We heard there were at least a few fantastic views along the way and an interesting canyon between Picadias and Juan Engenio. We were warned that the train shook, rattled and rolled on curves and that air conditioning and interior lights rarely worked.
From our perspective, it sounded like an adventure. Train management wasn’t too picky. It would pick up anything and everything, from fruit and vegetables to auto tires. Sacks of beans and potatoes were common at harvest time. There was a year when one passenger brought his motorcycle aboard each weekend.
The stations were picture postcards, much as they were long, long ago. We were told the locals turned out in the little towns to wave to the crew and riders.
The passenger train was a lifeline for many who lived in the remote villages. Alas and alas, it died a natural death in 2012. Noe Rocha in Contraluz-on-line described the void: loneliness, unemployment and tears, many tears…

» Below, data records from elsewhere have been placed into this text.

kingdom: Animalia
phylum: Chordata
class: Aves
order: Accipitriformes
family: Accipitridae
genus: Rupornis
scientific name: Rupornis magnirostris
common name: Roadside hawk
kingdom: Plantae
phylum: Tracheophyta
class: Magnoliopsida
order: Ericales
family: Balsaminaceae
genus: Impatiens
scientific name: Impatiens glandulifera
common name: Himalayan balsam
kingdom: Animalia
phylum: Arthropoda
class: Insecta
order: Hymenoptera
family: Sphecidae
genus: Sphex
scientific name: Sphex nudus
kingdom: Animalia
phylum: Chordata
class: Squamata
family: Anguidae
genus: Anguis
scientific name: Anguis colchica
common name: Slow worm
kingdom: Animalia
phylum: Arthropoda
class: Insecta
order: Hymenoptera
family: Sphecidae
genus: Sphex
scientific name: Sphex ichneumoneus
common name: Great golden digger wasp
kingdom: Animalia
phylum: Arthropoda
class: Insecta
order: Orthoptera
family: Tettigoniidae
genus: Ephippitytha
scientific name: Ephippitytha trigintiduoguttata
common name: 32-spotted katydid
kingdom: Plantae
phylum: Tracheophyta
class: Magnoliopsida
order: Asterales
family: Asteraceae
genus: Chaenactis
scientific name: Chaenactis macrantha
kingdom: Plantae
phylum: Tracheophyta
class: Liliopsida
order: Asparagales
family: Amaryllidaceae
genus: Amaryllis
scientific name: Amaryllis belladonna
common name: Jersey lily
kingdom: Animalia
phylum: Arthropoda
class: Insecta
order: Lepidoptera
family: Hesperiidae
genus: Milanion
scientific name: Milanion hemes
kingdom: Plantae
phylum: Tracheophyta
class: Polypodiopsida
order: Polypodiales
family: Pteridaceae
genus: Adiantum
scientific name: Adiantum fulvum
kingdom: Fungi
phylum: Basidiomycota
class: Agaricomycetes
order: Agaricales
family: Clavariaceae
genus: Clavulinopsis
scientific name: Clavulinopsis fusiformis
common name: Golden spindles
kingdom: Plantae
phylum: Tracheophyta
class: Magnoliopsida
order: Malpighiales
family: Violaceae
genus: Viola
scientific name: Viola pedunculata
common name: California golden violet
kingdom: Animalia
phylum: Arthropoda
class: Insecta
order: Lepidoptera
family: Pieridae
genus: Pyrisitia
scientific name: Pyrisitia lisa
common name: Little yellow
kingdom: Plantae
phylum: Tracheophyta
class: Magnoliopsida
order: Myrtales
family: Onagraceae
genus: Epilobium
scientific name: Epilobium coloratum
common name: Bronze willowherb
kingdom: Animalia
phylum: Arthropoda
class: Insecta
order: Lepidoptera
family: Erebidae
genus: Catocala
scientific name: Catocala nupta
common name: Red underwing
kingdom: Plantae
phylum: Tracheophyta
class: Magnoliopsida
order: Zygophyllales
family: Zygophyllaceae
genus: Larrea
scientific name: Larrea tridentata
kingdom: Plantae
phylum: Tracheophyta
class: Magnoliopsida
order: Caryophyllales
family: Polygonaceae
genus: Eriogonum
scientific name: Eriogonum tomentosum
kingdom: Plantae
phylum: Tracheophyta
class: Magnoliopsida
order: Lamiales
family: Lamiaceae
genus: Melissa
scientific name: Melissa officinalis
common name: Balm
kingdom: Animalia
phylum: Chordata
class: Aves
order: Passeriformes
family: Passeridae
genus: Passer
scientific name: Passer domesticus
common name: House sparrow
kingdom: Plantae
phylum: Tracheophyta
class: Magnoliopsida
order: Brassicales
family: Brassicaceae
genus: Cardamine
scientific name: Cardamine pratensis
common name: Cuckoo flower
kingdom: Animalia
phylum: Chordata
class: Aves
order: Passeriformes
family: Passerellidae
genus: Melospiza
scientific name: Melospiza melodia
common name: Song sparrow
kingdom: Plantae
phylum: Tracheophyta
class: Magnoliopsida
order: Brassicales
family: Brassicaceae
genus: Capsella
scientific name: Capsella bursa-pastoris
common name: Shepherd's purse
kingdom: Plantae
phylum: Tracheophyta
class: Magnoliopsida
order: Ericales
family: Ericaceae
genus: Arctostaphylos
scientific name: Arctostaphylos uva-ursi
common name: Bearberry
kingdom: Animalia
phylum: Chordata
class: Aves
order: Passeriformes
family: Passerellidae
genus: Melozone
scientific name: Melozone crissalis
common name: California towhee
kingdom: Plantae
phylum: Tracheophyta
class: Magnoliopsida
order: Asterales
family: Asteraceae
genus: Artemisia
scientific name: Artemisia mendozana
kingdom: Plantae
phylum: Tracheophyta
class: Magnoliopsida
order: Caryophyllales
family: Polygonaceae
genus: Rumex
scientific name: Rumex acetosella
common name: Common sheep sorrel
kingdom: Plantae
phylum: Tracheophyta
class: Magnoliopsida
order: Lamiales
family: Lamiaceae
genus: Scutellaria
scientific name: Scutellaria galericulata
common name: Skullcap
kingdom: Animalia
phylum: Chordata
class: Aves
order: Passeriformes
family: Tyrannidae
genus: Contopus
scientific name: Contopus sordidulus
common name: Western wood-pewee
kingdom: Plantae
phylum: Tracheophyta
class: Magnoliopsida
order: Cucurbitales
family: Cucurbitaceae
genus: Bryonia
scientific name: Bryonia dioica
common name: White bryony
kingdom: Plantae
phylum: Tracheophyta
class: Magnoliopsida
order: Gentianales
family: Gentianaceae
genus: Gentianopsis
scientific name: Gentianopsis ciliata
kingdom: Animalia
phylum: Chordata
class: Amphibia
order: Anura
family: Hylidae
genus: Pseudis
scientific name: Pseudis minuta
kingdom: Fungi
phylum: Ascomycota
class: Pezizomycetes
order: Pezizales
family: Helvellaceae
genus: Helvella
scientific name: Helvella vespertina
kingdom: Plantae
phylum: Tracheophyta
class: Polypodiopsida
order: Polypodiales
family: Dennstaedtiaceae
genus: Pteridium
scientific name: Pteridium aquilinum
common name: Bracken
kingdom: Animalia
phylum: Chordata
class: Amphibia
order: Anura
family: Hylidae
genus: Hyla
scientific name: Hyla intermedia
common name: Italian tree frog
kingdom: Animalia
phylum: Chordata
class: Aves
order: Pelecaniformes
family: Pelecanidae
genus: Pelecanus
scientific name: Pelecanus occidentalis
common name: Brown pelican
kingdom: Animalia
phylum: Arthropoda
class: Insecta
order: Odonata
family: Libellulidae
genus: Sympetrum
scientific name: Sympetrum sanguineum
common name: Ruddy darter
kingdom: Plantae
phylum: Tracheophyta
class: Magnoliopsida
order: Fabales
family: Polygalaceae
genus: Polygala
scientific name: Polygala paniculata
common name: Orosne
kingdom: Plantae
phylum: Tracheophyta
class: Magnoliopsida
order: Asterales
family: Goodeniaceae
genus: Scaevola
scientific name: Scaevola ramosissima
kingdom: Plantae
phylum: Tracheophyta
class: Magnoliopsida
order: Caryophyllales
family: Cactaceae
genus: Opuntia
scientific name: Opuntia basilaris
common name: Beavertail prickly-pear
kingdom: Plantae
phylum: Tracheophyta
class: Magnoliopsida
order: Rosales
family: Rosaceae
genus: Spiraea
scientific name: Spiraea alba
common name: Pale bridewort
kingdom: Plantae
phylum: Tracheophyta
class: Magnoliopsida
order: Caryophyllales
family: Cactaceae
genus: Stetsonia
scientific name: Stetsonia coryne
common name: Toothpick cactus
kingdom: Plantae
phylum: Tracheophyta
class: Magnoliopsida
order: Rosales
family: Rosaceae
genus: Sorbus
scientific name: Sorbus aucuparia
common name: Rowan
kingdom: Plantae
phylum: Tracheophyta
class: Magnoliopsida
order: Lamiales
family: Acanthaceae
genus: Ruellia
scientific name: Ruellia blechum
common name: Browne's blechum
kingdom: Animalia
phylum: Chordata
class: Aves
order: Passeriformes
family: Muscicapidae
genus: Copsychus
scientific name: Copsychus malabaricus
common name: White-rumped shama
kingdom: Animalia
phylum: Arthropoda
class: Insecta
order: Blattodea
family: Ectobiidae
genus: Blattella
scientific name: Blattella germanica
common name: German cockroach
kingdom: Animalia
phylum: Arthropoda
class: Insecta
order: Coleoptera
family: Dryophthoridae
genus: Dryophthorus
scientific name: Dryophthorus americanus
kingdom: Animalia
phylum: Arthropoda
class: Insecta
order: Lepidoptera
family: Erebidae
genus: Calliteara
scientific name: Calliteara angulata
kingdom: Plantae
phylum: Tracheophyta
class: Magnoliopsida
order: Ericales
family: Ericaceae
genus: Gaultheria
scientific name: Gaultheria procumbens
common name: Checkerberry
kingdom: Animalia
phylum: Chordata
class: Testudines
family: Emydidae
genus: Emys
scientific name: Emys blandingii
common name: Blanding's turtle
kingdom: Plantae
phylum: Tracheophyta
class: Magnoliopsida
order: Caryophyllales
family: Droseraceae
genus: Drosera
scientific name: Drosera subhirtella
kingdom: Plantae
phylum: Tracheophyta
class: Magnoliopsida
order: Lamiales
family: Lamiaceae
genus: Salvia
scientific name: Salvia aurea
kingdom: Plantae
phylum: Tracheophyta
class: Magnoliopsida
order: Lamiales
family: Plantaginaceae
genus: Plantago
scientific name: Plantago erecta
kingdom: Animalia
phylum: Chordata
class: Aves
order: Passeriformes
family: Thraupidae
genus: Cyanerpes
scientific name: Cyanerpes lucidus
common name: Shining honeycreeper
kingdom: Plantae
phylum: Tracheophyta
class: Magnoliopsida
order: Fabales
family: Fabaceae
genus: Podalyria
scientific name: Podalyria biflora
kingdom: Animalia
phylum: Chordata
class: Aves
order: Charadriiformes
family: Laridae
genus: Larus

The digital publication made the loss very personal when it told of vendors with their baskets filled with snacks and goodies, waiting to sell to those on the train — who would never return. It told of the old man who walked every day to the railroad station, just in case the train changed its mind and came again.
Indeed, in such places, hope is last to die.
The passenger train is an object lesson. For those who depended on it, the loss was a terrible blow. For us, it was just a disappointment. So, we missed the train.
For us, adjustment is easy. We’ll find something else of interest. I do believe we’re going back to Torreon. Those from La Mancha, Symon, San Isidro, Camacho, Opal, Pacheco and La Colorada probably won’t be there.